## WHAT TO DO
Beneath this task are records; tally the lines in them that contain "threat" and report only the number.

+ + + + + + +

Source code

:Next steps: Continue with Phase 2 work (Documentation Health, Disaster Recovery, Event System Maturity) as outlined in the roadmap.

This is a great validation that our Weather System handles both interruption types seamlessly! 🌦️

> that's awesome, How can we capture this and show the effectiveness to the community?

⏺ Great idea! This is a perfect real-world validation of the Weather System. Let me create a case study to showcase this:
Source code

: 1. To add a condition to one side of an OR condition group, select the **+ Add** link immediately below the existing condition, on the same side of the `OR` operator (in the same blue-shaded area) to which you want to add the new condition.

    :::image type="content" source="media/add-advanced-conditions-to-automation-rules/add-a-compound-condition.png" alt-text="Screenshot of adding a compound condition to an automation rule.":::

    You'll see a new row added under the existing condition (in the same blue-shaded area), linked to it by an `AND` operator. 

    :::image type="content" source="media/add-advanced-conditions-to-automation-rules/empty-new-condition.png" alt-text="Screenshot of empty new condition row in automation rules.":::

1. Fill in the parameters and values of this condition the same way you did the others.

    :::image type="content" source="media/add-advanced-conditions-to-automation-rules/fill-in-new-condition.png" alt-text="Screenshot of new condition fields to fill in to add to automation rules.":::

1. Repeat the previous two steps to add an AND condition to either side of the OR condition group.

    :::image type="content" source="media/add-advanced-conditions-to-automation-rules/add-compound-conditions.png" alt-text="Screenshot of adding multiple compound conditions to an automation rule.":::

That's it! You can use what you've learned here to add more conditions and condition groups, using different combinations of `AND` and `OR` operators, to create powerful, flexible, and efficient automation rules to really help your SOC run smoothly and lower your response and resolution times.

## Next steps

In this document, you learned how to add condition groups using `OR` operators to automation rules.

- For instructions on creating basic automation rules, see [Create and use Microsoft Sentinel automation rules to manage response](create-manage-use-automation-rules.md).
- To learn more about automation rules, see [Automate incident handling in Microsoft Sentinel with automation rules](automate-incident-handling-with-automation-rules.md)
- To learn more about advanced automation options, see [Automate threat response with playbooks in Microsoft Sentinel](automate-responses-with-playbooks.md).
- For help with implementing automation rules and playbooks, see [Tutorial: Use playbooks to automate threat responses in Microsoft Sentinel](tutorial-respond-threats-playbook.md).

+ + + + + + +

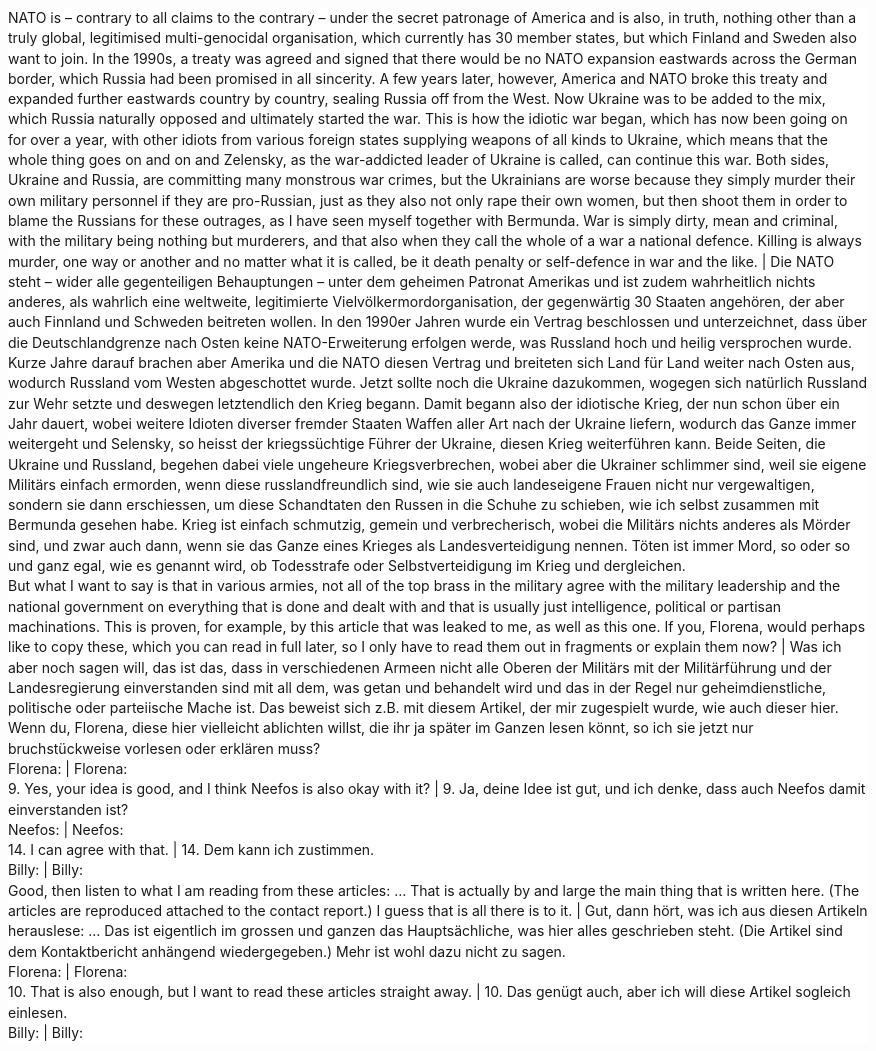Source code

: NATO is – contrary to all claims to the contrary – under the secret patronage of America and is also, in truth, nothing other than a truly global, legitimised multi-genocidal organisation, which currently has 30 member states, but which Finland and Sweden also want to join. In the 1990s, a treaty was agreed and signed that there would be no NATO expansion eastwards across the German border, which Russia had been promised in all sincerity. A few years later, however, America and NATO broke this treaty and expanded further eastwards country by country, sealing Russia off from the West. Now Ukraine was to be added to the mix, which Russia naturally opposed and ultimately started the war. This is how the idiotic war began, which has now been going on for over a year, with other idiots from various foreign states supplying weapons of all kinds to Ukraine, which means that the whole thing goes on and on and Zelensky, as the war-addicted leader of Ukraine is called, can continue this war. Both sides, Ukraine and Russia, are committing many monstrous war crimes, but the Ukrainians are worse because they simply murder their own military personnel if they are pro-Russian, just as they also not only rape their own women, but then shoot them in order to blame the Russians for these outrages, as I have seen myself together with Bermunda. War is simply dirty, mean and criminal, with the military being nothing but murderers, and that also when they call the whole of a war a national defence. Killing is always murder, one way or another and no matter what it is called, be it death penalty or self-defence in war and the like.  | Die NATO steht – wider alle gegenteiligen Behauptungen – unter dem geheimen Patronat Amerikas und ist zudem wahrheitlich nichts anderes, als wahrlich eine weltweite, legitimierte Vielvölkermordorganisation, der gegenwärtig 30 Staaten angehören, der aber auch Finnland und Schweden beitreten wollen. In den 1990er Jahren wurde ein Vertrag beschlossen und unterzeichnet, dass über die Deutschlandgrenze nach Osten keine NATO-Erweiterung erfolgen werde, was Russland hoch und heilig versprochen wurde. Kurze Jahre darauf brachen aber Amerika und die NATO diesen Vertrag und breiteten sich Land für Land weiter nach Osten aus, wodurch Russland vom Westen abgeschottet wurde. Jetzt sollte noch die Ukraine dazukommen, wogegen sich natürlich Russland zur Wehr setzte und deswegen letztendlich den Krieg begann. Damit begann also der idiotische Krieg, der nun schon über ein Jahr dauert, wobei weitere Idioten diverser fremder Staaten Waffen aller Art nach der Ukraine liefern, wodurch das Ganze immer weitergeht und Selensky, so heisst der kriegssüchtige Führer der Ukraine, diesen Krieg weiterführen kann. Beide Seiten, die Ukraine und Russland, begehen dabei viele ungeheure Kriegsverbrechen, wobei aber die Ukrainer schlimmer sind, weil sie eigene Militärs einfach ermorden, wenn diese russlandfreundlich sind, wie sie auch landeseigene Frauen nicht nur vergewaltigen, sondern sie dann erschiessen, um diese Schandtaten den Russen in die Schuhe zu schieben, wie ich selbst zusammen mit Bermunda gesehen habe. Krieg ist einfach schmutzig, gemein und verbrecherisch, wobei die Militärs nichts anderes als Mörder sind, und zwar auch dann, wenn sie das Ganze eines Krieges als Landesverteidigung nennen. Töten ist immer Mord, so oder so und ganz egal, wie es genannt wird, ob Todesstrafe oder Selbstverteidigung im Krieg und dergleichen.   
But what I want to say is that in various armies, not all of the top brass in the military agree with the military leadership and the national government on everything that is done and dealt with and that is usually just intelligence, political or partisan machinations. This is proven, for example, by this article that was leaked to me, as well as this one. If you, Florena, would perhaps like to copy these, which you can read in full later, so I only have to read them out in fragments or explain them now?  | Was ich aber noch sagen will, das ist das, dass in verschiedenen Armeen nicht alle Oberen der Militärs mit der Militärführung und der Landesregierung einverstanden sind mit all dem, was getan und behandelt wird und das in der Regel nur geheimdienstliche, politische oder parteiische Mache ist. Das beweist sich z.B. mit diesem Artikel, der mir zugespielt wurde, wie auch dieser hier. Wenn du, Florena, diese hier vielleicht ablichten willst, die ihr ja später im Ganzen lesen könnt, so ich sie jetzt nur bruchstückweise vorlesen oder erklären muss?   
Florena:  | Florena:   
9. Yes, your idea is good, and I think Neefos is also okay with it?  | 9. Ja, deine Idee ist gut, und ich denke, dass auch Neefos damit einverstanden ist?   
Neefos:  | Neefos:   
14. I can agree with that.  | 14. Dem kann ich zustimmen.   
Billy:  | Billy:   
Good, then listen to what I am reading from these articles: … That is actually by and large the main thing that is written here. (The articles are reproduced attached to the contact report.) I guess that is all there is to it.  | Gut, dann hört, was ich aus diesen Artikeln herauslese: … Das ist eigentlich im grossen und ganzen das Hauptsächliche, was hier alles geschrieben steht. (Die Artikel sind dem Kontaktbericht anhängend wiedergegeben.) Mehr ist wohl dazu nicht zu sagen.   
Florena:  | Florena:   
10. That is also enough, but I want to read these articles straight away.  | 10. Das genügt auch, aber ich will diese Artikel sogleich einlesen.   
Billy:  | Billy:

+ + + + + + +

## SOLUTION
2